Thursday, November 12, 2009

Call options and insider trading

My students know that options provide leverage. You don't have to exercise the option to profit, you just need to hold a call option while the stock price goes up. Your gain will be from the increase in the value of the option. My students also should know that insider trading is the practice of making trades based on private information.

So knowing all this, if you knew that HP was about to launch a takeover of 3COM, what would you do? Answer: buy calls on 3COM of course.* Turns out that's what a lot of people did.



*assuming you were willing to risk breaking the law.

Monday, November 9, 2009

Fama and French on portfolio optimization and the equity premium.

Fama and French talk about how to figure out the equity premium to use in a portfolio optimization problem. Excellent stuff and required reading for any finance MBA students!

Moral hazard and health care

Moral hazard is the term generally given to a situation where an individual does something that they normally would not do if they bore all the risk. There are many cases of moral hazard: For example, banks that lever up and take excessive risks but have implicit government guarantees are engaging in moral hazard.

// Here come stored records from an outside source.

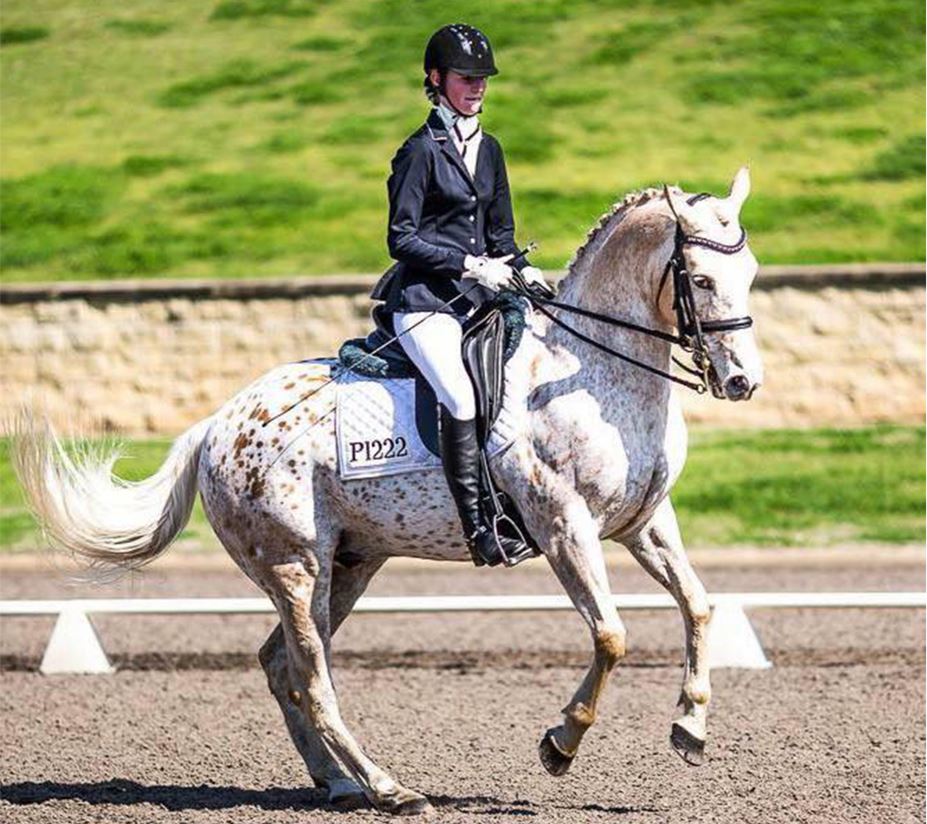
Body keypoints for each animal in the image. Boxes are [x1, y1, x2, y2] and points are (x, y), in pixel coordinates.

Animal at [13, 168, 763, 815]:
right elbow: (610, 636)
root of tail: (217, 424)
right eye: (699, 278)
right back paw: (388, 788)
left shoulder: (644, 523)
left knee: (280, 666)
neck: (589, 371)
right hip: (295, 566)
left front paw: (690, 728)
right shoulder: (563, 527)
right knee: (313, 679)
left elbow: (698, 606)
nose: (741, 383)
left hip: (349, 565)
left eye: (752, 274)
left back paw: (338, 783)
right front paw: (561, 743)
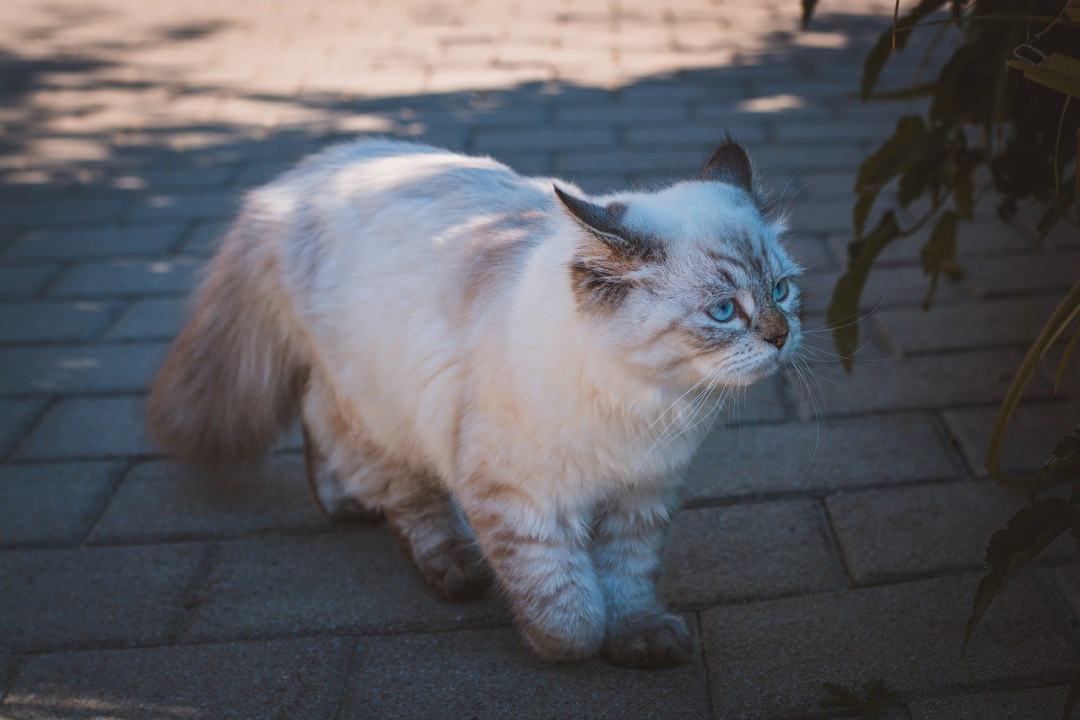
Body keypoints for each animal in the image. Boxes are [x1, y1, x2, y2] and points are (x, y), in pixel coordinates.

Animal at [145, 136, 803, 669]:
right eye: (723, 311)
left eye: (781, 291)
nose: (781, 335)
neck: (645, 399)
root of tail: (299, 177)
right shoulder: (520, 499)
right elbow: (565, 604)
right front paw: (567, 648)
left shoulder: (643, 495)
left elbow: (628, 580)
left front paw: (639, 640)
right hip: (380, 408)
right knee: (396, 487)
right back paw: (449, 564)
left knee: (317, 419)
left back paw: (341, 503)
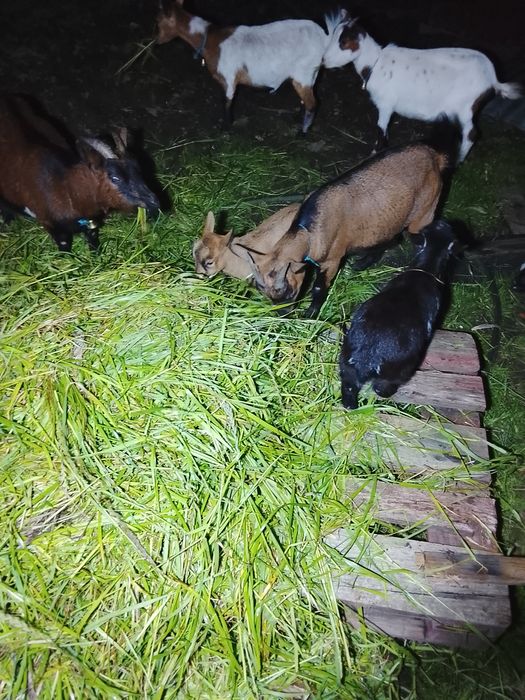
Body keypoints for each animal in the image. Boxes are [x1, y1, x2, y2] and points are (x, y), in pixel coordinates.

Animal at [0, 93, 160, 251]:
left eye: (139, 170)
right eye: (115, 178)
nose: (154, 201)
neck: (66, 189)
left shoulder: (91, 222)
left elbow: (93, 242)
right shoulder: (53, 225)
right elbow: (64, 248)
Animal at [156, 0, 348, 133]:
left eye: (158, 24)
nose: (155, 41)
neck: (209, 37)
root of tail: (325, 38)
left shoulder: (229, 77)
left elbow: (227, 102)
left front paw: (225, 128)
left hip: (303, 73)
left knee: (312, 103)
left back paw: (302, 132)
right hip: (310, 75)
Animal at [250, 121, 458, 319]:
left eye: (288, 291)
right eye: (267, 296)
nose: (283, 314)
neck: (310, 231)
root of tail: (435, 155)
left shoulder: (333, 258)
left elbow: (319, 287)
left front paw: (311, 313)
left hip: (425, 210)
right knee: (392, 239)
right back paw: (361, 264)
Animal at [323, 17, 522, 161]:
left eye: (343, 42)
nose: (324, 60)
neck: (375, 63)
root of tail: (493, 78)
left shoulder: (386, 103)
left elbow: (381, 128)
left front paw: (374, 154)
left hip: (465, 106)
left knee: (471, 134)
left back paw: (458, 160)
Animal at [339, 219, 458, 409]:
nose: (442, 220)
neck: (425, 268)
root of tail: (367, 356)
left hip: (346, 363)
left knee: (348, 390)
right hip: (396, 372)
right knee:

The new health care plan that is making its way through the house prevents insurers from denying coverage based on a pre-existing condition. This is a great idea, but with it comes a moral hazard problem. Healthy people have the incentive to not get insurance until they get sick. Then they are guaranteed that they will be accepted into a plan. This doesn't just include the currently uninsured either. I have health insurance, but maybe I should drop my coverage and wait until I get really sick before reinstating it? I could save a huge amount. The economist, Martin Feldstein talks about the problem here.

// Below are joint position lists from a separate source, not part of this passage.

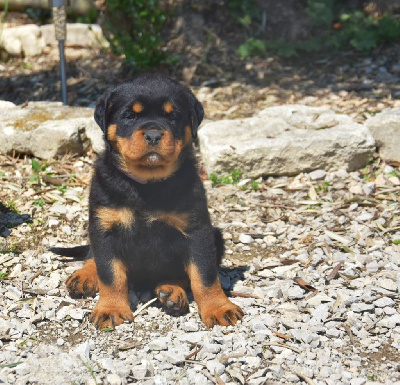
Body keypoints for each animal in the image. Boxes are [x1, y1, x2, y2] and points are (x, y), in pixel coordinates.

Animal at [50, 73, 244, 328]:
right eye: (130, 116)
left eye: (173, 116)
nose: (153, 135)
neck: (147, 184)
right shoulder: (105, 228)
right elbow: (110, 273)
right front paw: (110, 308)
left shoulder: (198, 230)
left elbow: (205, 274)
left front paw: (219, 307)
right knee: (94, 256)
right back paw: (85, 275)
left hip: (216, 236)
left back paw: (171, 291)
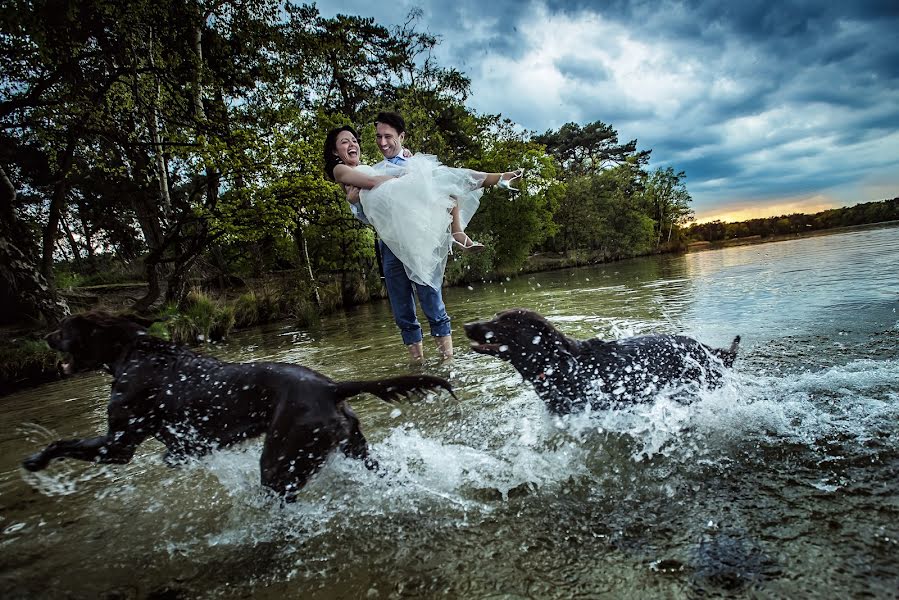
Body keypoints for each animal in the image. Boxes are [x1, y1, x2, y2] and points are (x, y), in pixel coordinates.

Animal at [26, 312, 458, 500]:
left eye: (63, 327)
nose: (45, 338)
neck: (136, 350)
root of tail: (330, 387)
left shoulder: (118, 444)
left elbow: (61, 443)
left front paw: (35, 461)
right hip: (354, 448)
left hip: (280, 462)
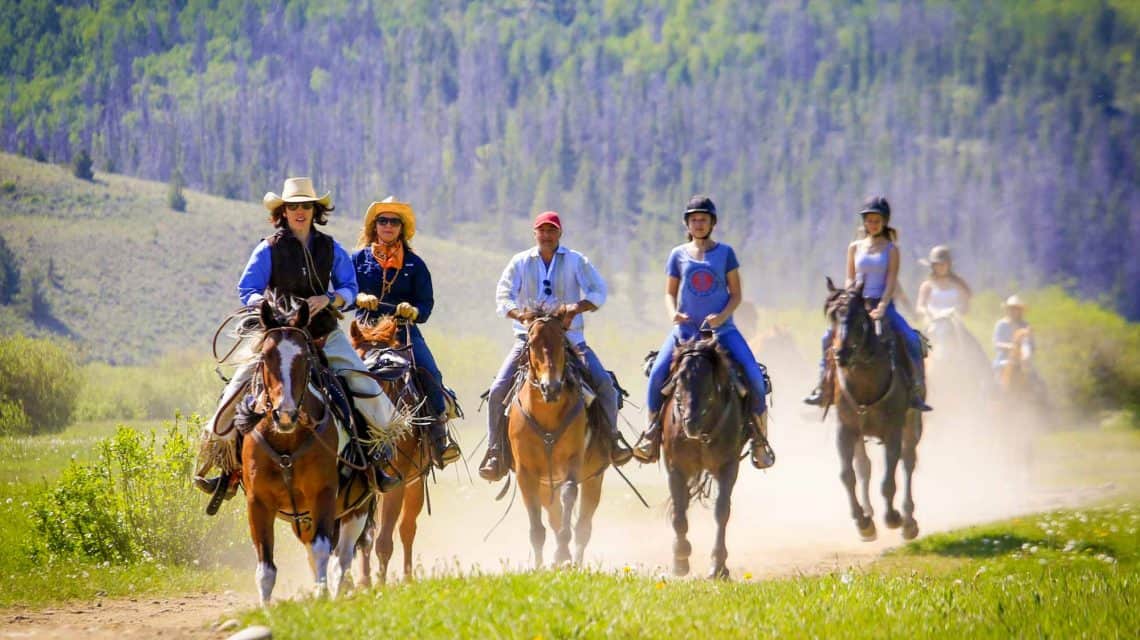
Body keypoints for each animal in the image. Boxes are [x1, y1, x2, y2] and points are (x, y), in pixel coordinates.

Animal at [241, 298, 373, 602]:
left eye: (304, 358)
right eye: (266, 356)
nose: (285, 414)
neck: (287, 442)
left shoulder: (323, 493)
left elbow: (322, 549)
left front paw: (321, 597)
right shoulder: (258, 502)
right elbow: (265, 568)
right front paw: (266, 607)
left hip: (356, 509)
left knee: (341, 558)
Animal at [346, 314, 430, 584]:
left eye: (388, 376)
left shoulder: (399, 482)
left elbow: (384, 540)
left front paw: (381, 584)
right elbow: (363, 537)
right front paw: (362, 583)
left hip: (416, 483)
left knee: (407, 528)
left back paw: (407, 577)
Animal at [513, 308, 611, 563]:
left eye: (562, 342)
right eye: (532, 342)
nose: (552, 387)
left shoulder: (572, 462)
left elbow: (569, 494)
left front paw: (562, 552)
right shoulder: (525, 471)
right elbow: (537, 527)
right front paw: (538, 565)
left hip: (593, 478)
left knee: (583, 526)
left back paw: (574, 561)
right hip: (547, 484)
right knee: (554, 516)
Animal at [661, 330, 747, 577]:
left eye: (708, 379)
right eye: (679, 378)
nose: (691, 422)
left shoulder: (728, 466)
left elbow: (722, 511)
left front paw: (718, 565)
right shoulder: (675, 468)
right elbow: (679, 512)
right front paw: (680, 559)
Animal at [829, 278, 925, 538]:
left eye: (859, 320)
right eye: (832, 317)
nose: (840, 353)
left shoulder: (893, 430)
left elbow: (888, 481)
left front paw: (893, 518)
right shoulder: (845, 430)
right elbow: (847, 475)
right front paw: (862, 522)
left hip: (913, 422)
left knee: (908, 461)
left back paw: (909, 521)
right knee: (864, 467)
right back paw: (869, 512)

The writers of the bill thought of this problem. Well sort of. They decided to impose a tax penalty on anyone who didn't get insurance. Brilliant! Except that the penalty is significantly less than the actual cost of insurance, so the problem does not go away.

I don't really want to get political here, but it seems to me that the problem with politicians is that they didn't take enough (or any) economics in school. In fact, if they had just read the book "Freakonomics" they would have seen an example of a very similar situation. I don't recall the exact details, but the basic story recounted in the book was that a day care center had a problem with parents being late to pick up their kids. To try to discourage this behavior, the day care center imposed a fine for each 30 minutes that the parents were late. The problem was that the fine was too low - well below the actual cost of child care. So instead of discouraging the behavior, more parents chose to be late and just pay the fine.

The solution to the health care moral hazard is simple. Make the penalty as much as the cost of insurance and force the non-insurers into a plan.

HT: Greg Mankiw's blog

Thursday, November 5, 2009

More on bank capital ratios

In my MBA class last night we watched "The Trillion Dollar Bet" about Long Term Capital Mgmt. I believe that a large part of LTCM's problem was not the bets they were taking but the leverage that they were using. The recent financial meltdown has, again been in large part due to excessive leverage.

Which brings us to the question of banks being too big to fail. Here's another blog arguing that we need capital ratios that increase with size. Very large banks that become too big to fail should hold very large amounts of capital.

For more discussion, see my recent post about about how implicit and explicit government guarantees encourage excessive leverage.

Wednesday, November 4, 2009

Bank capital structure

The Economist has a nice article applying Modigliani and Miller's capital structure theory to the capital structure of banks. M&M said that in the absence of taxes and bankruptcy costs capital structure should not matter.

But banks are different - because large banks are too big to fail, the presence of bankruptcy costs don't matter. Furthermore, as banks benefit from very low debt costs (due to deposit insurance), their optimal capital structure is frequently very high.

In reality, large banks are more risky because of the risk they transfer to outsiders (tax payers) and therefore they should hold more capital than equivalent banks of a smaller size. But of course the banks don't want to hold more equity capital as equity is expensive relative to deposits.

The article is well worth a read.

Another bubble coming?

Newsweek has a great article looking at whether we are in an "echo bubble". The takeaway: we are still in for a rough ride.

Is market efficiency the culprit?

Eugene Fama argues that market efficiency was not the reason for the financial crisis in this excellent posting on his blog.

Monday, November 2, 2009

Home buyer's credits

Jack Hough of Smartmoney doesn't like the proposed extension of the home buyers credit. Neither do I. I am not sure that I fully agree with all his points, but the first two are on target. A home buyer credit will have the effect of raising prices. I doubt very much that it will have significant stimulus effect.

May I suggest a better use for the money. If you want to stimulate the economy and increase employment, use the credit instead to reduce payroll taxes. You'll distribute the stimulus money evenly across the economy instead of just to a) new home buyers or b) people who want to trade their clunker for a prius.

Its always harder to dig out of the hole

As the Wall Street Journal discusses today, you need larger returns to get back to where you were before your portfolio suffered a loss.

The math is simple. Start with $100. Loose 50%. You've now got $50. To get back to $100 you need a 100% return.

Of course, you can get back quicker if you save more.